* The problem
Images excepted, the data below must be repeated exactly.
Records provided START
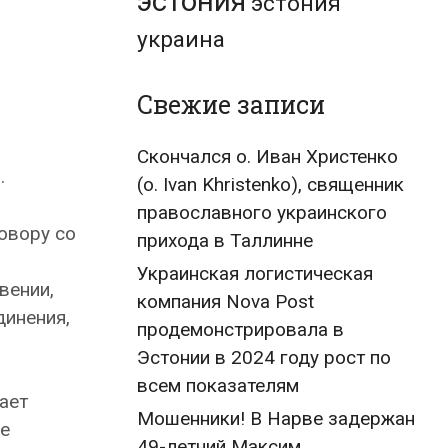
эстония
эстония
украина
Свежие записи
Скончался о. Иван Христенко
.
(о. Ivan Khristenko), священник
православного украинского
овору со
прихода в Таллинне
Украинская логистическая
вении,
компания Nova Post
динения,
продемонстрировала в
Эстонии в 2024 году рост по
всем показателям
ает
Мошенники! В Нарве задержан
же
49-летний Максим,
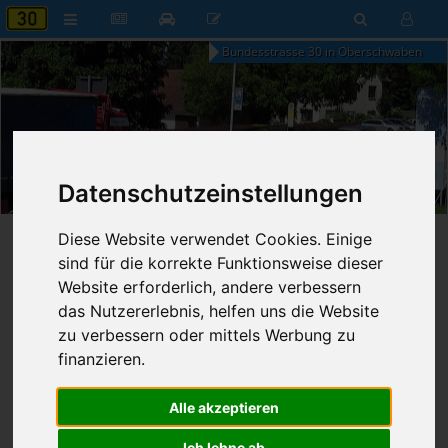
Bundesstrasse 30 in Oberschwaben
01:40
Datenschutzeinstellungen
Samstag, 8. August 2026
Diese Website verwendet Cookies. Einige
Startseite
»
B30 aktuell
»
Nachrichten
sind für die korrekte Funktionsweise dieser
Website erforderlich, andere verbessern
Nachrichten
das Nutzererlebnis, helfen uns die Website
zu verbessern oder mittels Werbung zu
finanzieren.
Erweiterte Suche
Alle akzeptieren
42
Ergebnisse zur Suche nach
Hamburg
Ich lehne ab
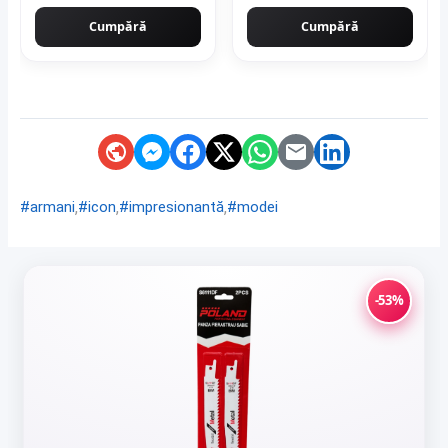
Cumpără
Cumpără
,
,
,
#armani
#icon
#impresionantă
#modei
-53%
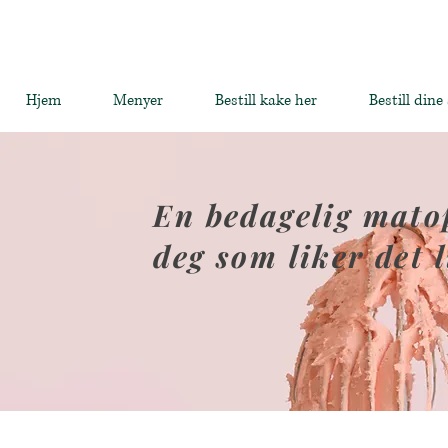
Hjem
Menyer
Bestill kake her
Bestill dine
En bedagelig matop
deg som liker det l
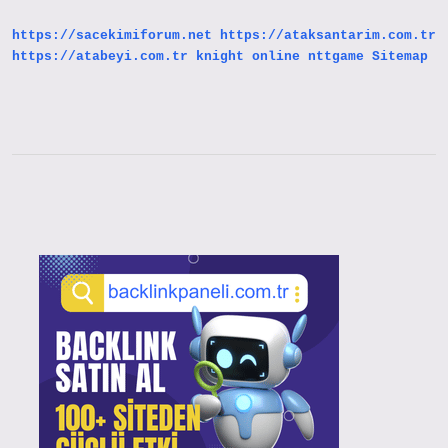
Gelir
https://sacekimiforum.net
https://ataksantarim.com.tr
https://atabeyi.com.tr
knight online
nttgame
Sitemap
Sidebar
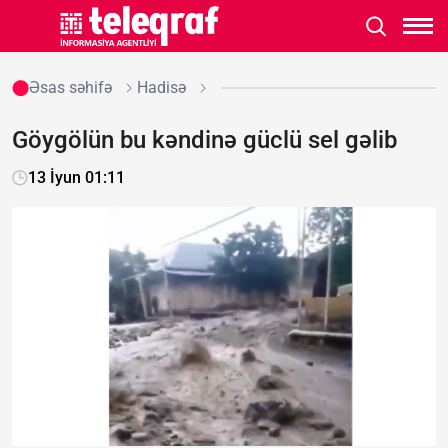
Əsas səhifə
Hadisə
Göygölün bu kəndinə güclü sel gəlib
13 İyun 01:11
Records provided END
* Answer box
эстония
эстония
украина
Свежие записи
Скончался о. Иван Христенко
.
(о. Ivan Khristenko), священник
православного украинского
овору со
прихода в Таллинне
Украинская логистическая
вении,
компания Nova Post
динения,
продемонстрировала в
Эстонии в 2024 году рост по
всем показателям
ает
Мошенники! В Нарве задержан
же
49-летний Максим,
Bundesstrasse 30 in Oberschwaben
01:40
Datenschutzeinstellungen
Samstag, 8. August 2026
Diese Website verwendet Cookies. Einige
Startseite
»
B30 aktuell
»
Nachrichten
sind für die korrekte Funktionsweise dieser
Website erforderlich, andere verbessern
Nachrichten
das Nutzererlebnis, helfen uns die Website
zu verbessern oder mittels Werbung zu
finanzieren.
Erweiterte Suche
Alle akzeptieren
42
Ergebnisse zur Suche nach
Hamburg
Ich lehne ab
Cumpără
Cumpără
,
,
,
#armani
#icon
#impresionantă
#modei
-53%
Hjem
Menyer
Bestill kake her
Bestill dine
En bedagelig matop
deg som liker det l
Gelir
https://sacekimiforum.net
https://ataksantarim.com.tr
https://atabeyi.com.tr
knight online
nttgame
Sitemap
Sidebar
Əsas səhifə
Hadisə
Göygölün bu kəndinə güclü sel gəlib
13 İyun 01:11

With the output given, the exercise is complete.